REQUIRED WORK: An exact copy of all the data is required, with pictures left out.

DATA PROVIDED:
------------------------------

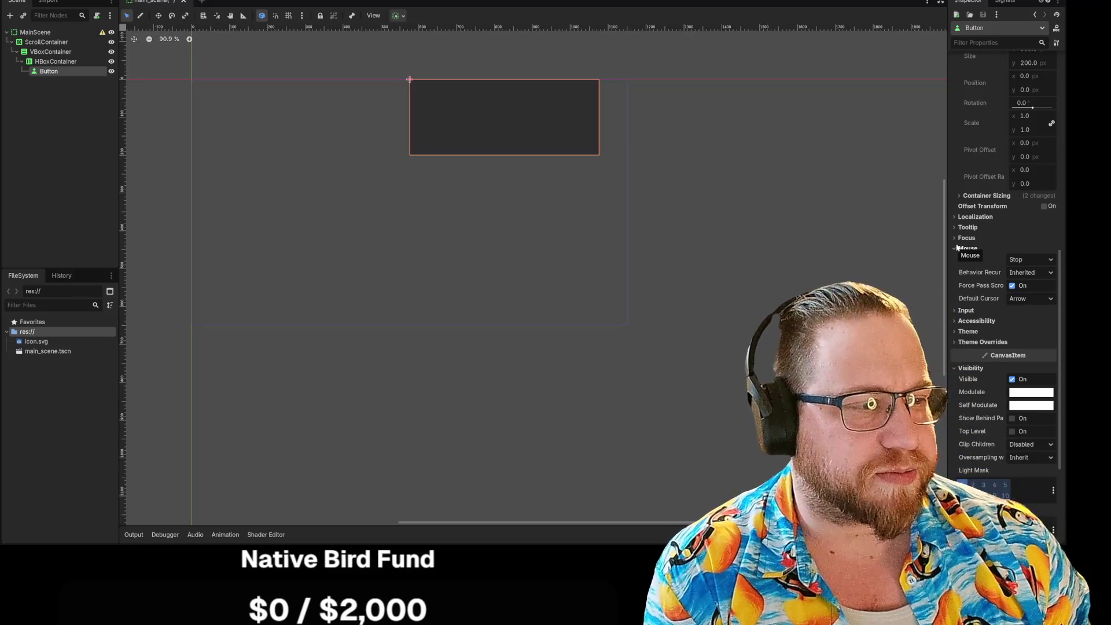
pyautogui.click(954, 249)
pyautogui.click(954, 259)
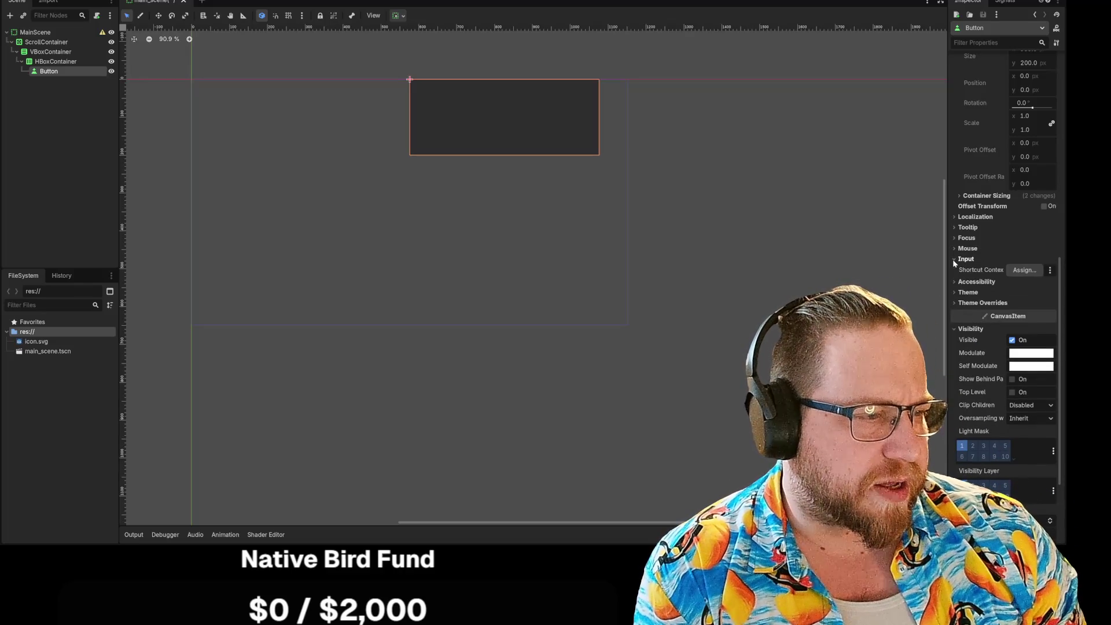
pyautogui.click(954, 259)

------------------------------

EXERCISE OUTPUT:
pyautogui.click(954, 249)
pyautogui.click(954, 259)
pyautogui.click(954, 259)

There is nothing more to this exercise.